BOSTON WPP Group today attributed a slowdown in third-quarter growth to weakness in the U.K. and other European markets, though Q3 revenue did improve 4.5 percent to $2.67 billion from the same period a year ago.

On a like-for-like basis, excluding the impact of acquisitions and currency fluctuations, worldwide Q3 growth was also 4.5 percent. The improvement was nearly 8 percent measured in constant currency terms.

With the exception of Europe, WPP performed well in all global markets. In constant currency terms, revenue improved nearly 16 percent in the Asia Pacific, Latin America, Africa and Middle East sector, and more than 8 percent in North America. Continental Europe and the U.K. lagged somewhat, improving 4.5 and 1.5 percent, respectively.

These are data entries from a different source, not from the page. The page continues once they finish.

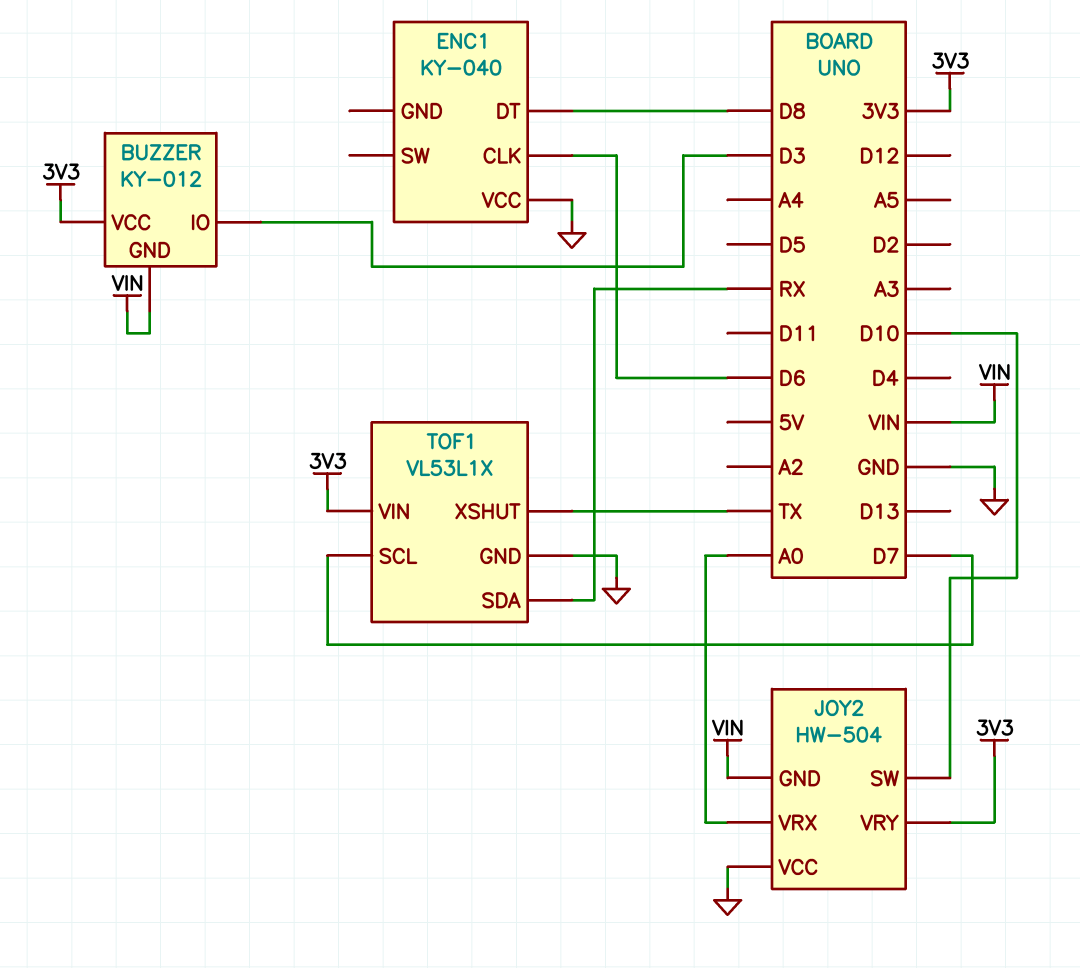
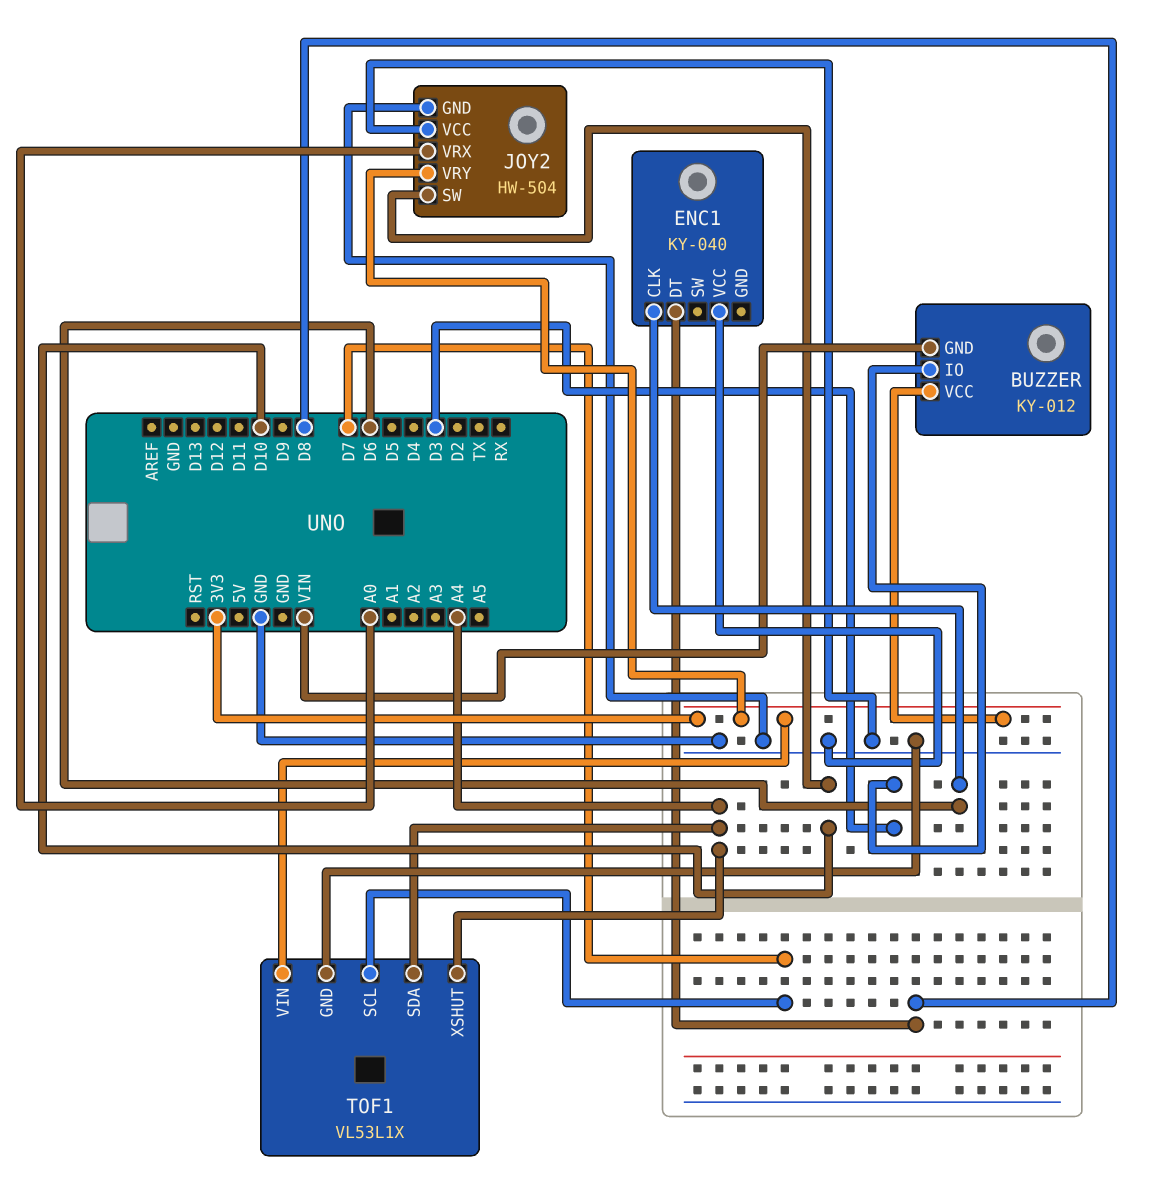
JOY2 pin GND: VIN -> GND
TOF1 pin SDA: RX -> A4
TOF1 pin XSHUT: TX -> A4

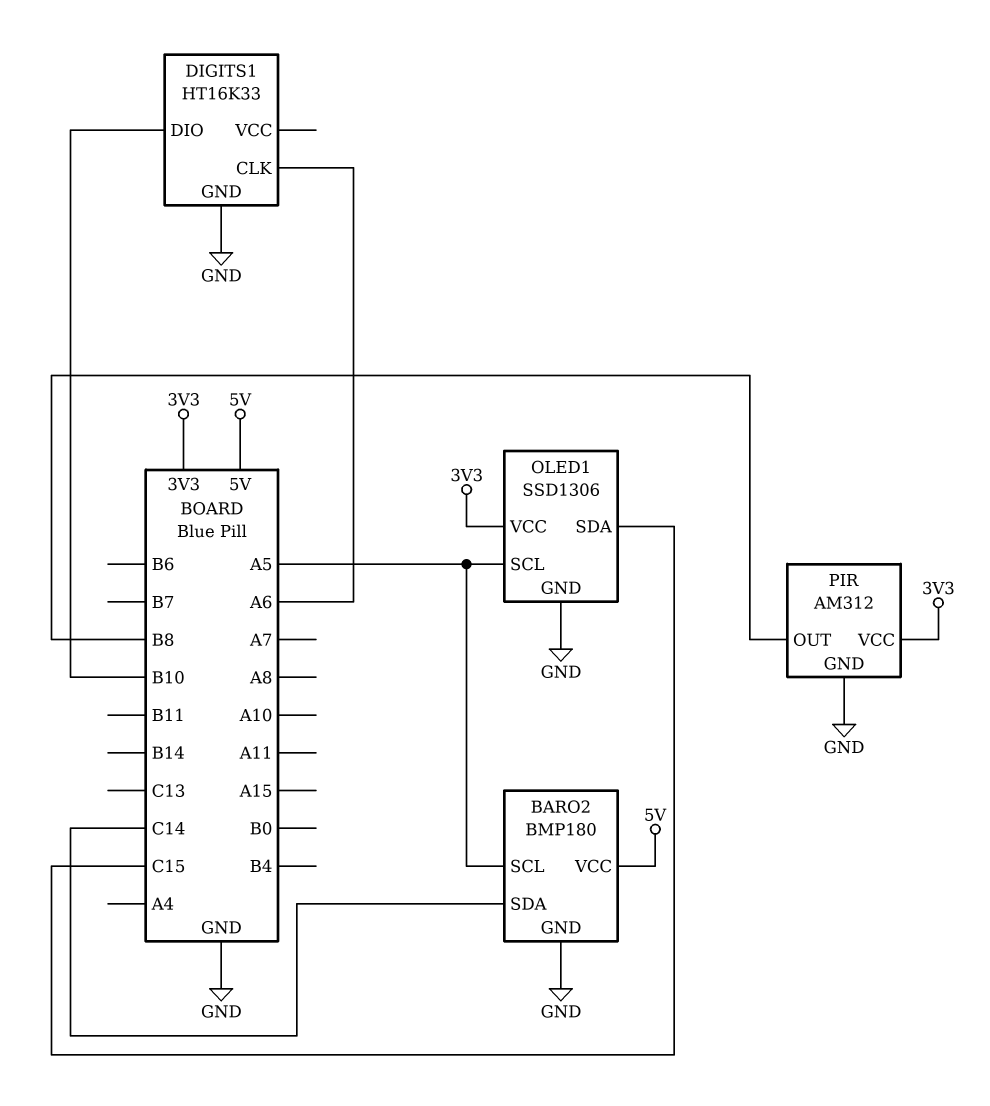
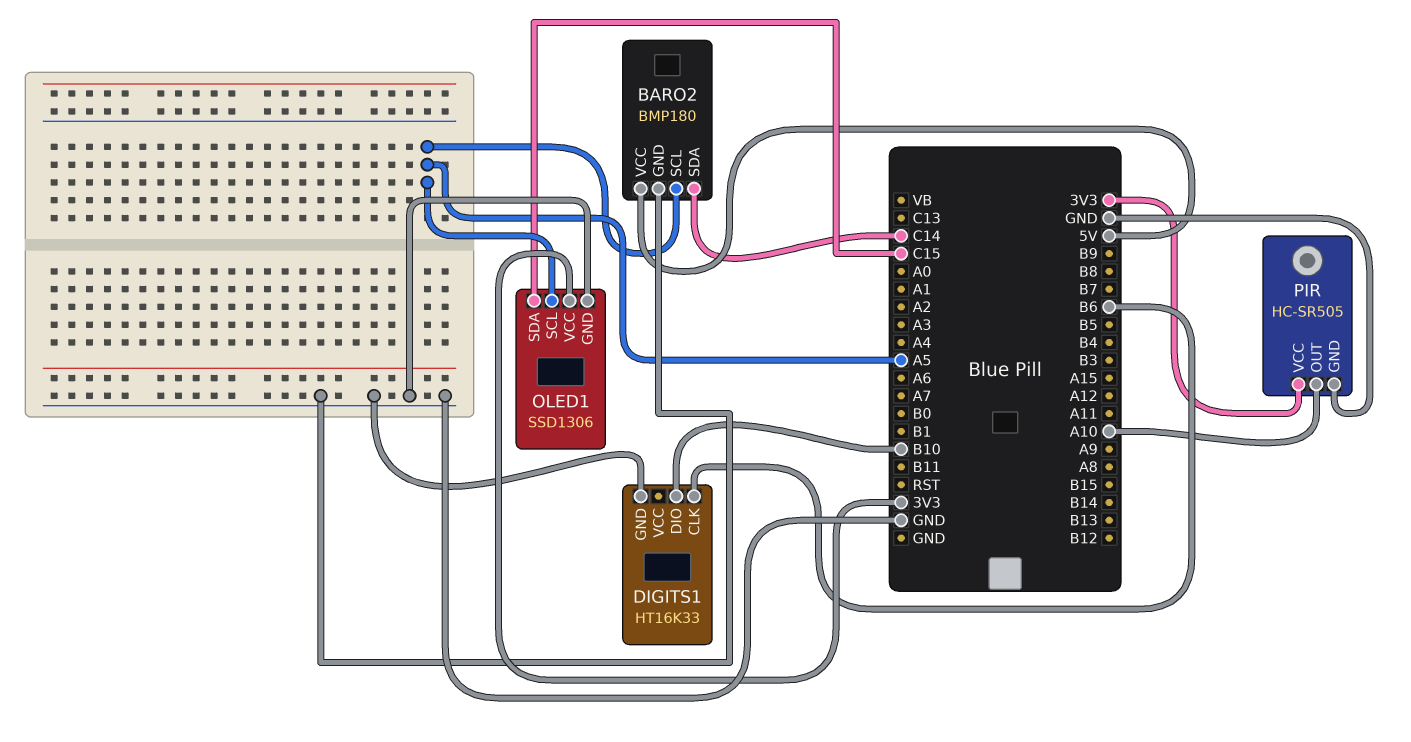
DIGITS1 pin CLK: A6 -> B6
PIR: AM312 -> HC-SR505
PIR pin OUT: B8 -> A10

In a statement, WPP noted “pressure” in the U.K. as a contributing factor in its overall performance, a reference to the advertising downturn plaguing British print and electronic media.

WPP said its public relations operations tallied 14 percent revenue growth in Q3, following by a 12 percent gain by its branding, healthcare and specialty firms (including WPP’s interactive communications shops). Consulting services grew 8 percent and traditional advertising was up 4 percent.

The London-based holding company said it has won $1.4 billion in net new business during the quarter, raising its nine-month total to $5.5 billion, up 20 percent over the first two-thirds of 2005.

So far this year, WPP has posted global like-for-like revenue growth of nearly 5 percent. In constant currency terms, the gain exceeds 10 percent.

WPP said its operating margin remains are in line with its full-year target of 14.5 percent, compared with 14 percent in 2005.

“The latest forecasts show that the group is on track to meet its target for this year, despite continued concerns among some commentators about the prospects of the United States economy, its twin deficits, the indebted consumer and the direction of interest rates and commodity prices,” WPP said in a statement.

In accordance with U.K. accounting practices, WPP discloses net income at the half- and full-year marks.

WPP is the world’s No. 2 agency holding company, trailing only Omnicom Group. WPP noted that it continues to gain market overall share, and some project it could finish the year atop the holding-company rankings.

Omnicom released its Q3 financial Tuesday, reporting a 10 percent revenue increase to nearly $2.8 billion [Adweek Online, Oct. 24].

WPP made several strategic and personnel moves during the quarter, investing $3 million in online videogame company WildTangent and inking a partnership with Visible Technologies, a Seattle-based company that monitors brand reputations in the blogosphere and social networking sites like MySpace.

In a nod to the increasing importance of Asian markets, Michael Maedel, worldwide president of WPP’s JWT, said he would relocate from the agency’s London office to Singapore. And Chris Jaques, the former CEO of WPP’s Y&R in Asia, was named chief executive of the agency’s North American operations.